1. Method of operating a resonant driver circuit for driving a semiconductor switch, wherein the driver circuit includes a first switch for connecting a power supply via an inductor to a control terminal of the semiconductor switch and a second switch connected to the control terminal of the semiconductor switch for controlling a switching of the semiconductor switch, the method comprising the step of: pre-charging the inductor before a switching of the second switch.

2. The method of claim 1, wherein the semiconductor switch is a voltage controlled switch wherein the inductor is pre-charged by building up an inductor current prior to the switching of the second switch.

3. The method of claim 2, wherein the inductor current is built up by providing a time period, during which the first switch and the second switch are switched on.

4. The method of claim 3, wherein the semiconductor switch has an input capacitance at its control terminal; and wherein the initial current allows for a fast switching of the semiconductor switch.

5. The method of claim 2, wherein the pre-charging is performed such that the inductor current reaches approximately half of its peak-value before the switching of the second switch.

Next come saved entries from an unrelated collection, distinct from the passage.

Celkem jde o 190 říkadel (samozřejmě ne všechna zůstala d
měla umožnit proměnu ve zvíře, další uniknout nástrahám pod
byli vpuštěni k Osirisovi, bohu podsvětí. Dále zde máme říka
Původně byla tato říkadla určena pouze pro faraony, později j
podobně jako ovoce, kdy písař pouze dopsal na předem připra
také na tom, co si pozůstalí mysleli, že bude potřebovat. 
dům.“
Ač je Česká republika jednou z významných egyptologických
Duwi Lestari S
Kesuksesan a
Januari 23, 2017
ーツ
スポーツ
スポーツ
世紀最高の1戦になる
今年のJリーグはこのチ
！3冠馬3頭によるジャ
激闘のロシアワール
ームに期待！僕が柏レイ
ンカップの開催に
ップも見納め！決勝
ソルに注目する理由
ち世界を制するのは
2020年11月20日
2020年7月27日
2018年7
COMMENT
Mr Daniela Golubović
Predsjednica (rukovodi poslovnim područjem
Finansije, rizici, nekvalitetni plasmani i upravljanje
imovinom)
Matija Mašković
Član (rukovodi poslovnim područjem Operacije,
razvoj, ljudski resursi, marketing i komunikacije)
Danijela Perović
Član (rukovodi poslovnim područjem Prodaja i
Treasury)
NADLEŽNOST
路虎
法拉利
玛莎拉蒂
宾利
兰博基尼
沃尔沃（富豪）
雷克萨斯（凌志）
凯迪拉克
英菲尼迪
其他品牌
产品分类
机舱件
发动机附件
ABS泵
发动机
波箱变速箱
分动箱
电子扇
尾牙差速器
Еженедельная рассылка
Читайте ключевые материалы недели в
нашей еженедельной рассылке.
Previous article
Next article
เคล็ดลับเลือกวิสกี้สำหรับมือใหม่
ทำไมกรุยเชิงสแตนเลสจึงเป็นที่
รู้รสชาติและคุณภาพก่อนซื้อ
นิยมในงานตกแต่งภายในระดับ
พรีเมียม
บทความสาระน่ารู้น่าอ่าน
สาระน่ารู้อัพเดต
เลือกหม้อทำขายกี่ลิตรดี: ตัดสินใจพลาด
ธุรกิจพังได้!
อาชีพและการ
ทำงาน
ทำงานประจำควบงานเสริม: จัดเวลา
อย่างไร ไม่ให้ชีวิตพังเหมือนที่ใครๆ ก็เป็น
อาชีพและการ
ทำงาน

6. The method of claim 1, wherein the driver circuit further comprises: a third switch arranged between a power supply voltage and a first end of the inductor; a fourth switch arranged between ground and the first end of the inductor; a fifth switch arranged between the power supply voltage and a second end of the inductor, wherein the second end of the inductor is connected to the gate of the MOSFET; a sixth switch arranged between ground and the second end of the inductor; wherein a capacitance is arranged between the second end of the inductor and ground; wherein, the first switch is one of the third and fourth switches; wherein, when the first switch is the third switch, the second switch is the sixth switch; and wherein, when the first switch is the fourth switch, the second switch is the fifth switch, such that, for switching the MOSFET on, the sixth switch is kept on for a first period of time after the third switch was switched on, and such that, for switching the MOSFET off, the fifth switch is kept on for a second period of time after the fourth switch was switched on.

7. The method of claim 1, wherein the semiconductor switch is a MOSFET.

8. A control circuit for operating a resonant driver circuit for driving a semiconductor switch, wherein the driver circuit includes a first switch for connecting a power supply via an inductor to a control terminal of the semiconductor switch and a second switch connected to the gate of the semiconductor switch for controlling a switching of the semiconductor switch, the control circuit comprising: a switch controller for controlling the switching of the first and second switches such that the inductor is pre-charged before a switching of the second switch.

9. The control circuit of claim 8, wherein the inductor is pre-charged by building up an inductor current previous to the on-switching of the second switch by controlling the switching of the first and second switches by the switch controller such that the second switch is switched on before the first switch is switched off.